Elephants are herbivores and spend up to 16 hours a day eating plants. Their diets are highly variable, both seasonally and across habitats and regions. Elephants are primarily browsers, feeding on the leaves, bark and fruits of trees and shrubs, but they may also eat considerable amounts of grasses and herbs. Elephants only digest approximately 40% of what they eat, and make up for their digestive systems’ lack of efficiency in volume. An adult elephant consumes 140–270 kg of food a day.
Every day across Africa and Asia, elephants disperse billions of seeds, some of which will grow into the forests of tomorrow, sequestering and storing carbon, generating rainfall and stabilising our climate.
Other animals, such as Baboons may pick through elephant dung looking for undigested seeds. Dung beetles and termites both eat elephant dung.
Impact
Elephants can have profound impacts on the ecosystems they occupy with both positive and negative effects on other species, especially with their foraging activities. By pulling down trees to eat leaves, breaking branches and pulling out roots, they reduce woody cover, creating clearings in forests, converting forests to savannas and converting savannas to grasslands. These changes tend to benefit grazers at the expense of browsers.

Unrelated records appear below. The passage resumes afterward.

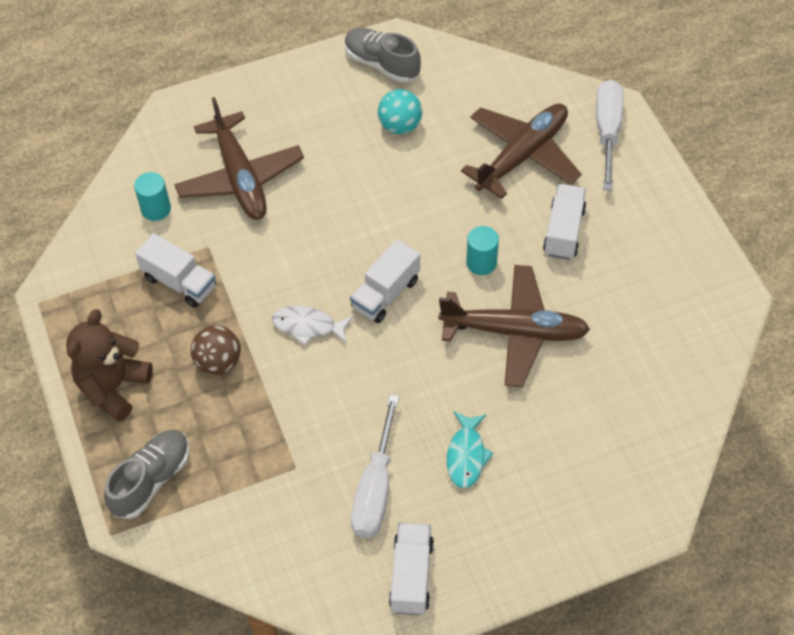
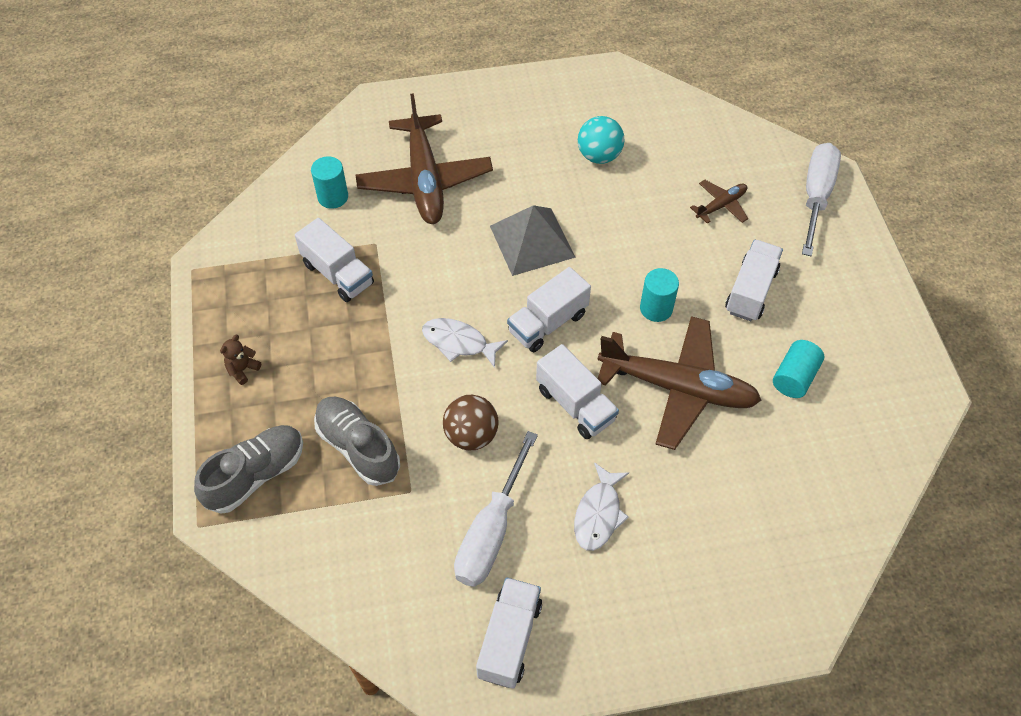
camera: 10 degrees right, 0 degrees up
(113, 387) = (242, 369): brown teddy bear -> brown teddy bear, size x0.42
(218, 362) = (357, 363): brown ball -> brown ball (471, 435)
(354, 219) = (532, 241): none -> grey pyramid
(382, 64) = (593, 93): grey shoe -> grey shoe (358, 447)
(426, 363) = (575, 404): none -> white truck
(466, 455) = (598, 514): turquoise fish -> white fish
(522, 155) = (721, 205): brown plane -> brown plane, size x0.46
(615, 303) = (794, 377): none -> turquoise cylinder

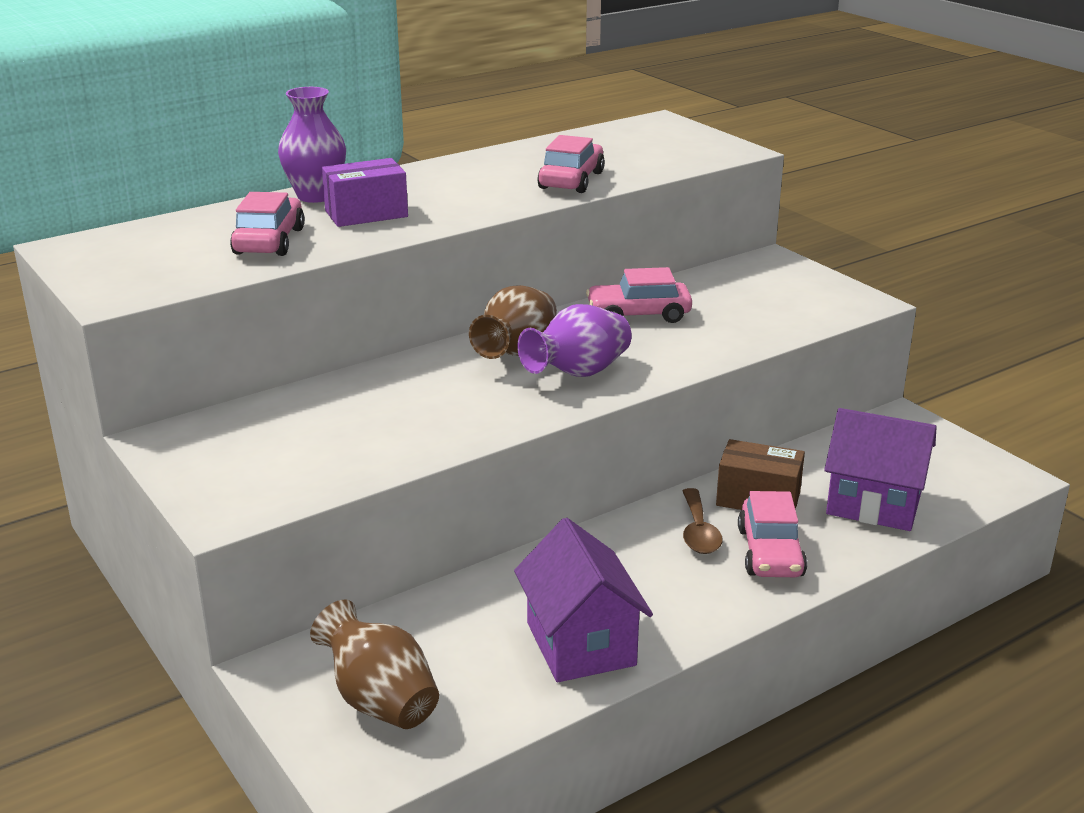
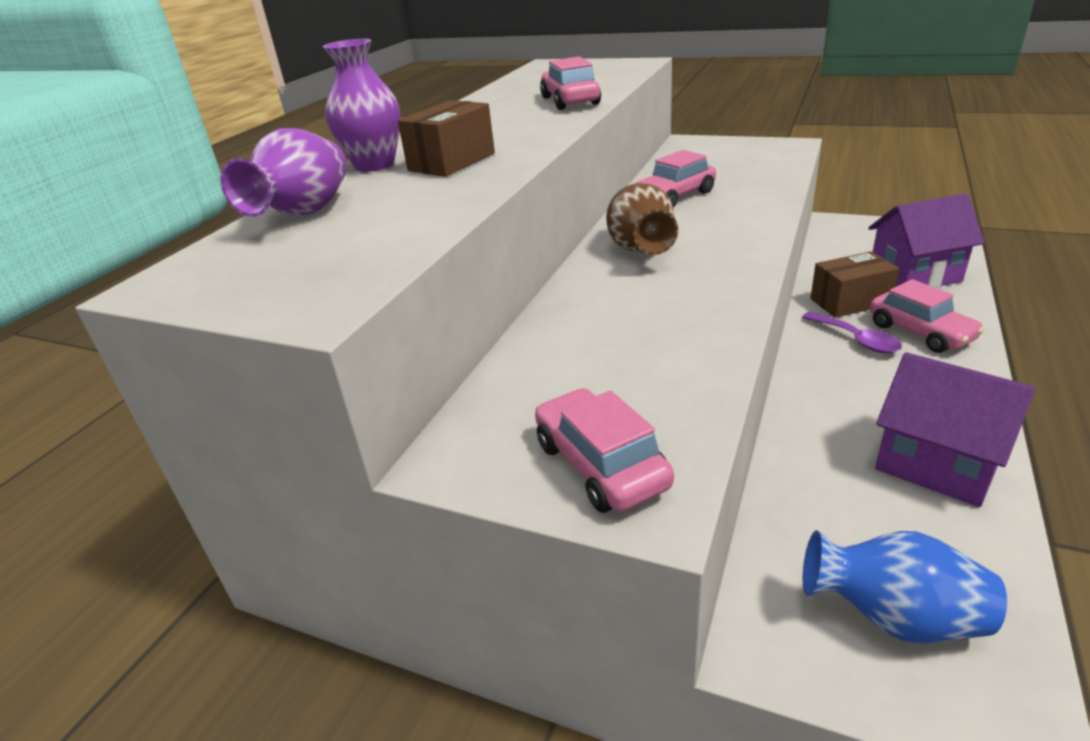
camera: 30 degrees left, 5 degrees up
(269, 241) = (401, 205): pink car -> pink car (600, 465)
(366, 214) = (452, 162): purple box -> brown box
(379, 701) = (894, 617): brown vase -> blue vase
(578, 373) = (712, 245): purple vase -> purple vase (304, 213)
(698, 531) = (856, 339): brown spoon -> purple spoon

During the dry season, elephants use their tusks to dig into river beds to reach underground sources of water. These holes may then become essential sources of water for other species.
Elephants make paths through their environment that are used by other animals. Some of these pathways have apparently been used by multiple generations of elephants, used by humans and eventually even been converted to roads. A well documented example of this is the road down the Zambezi Escarpment from Makuti to Kariba in Zimbabwe.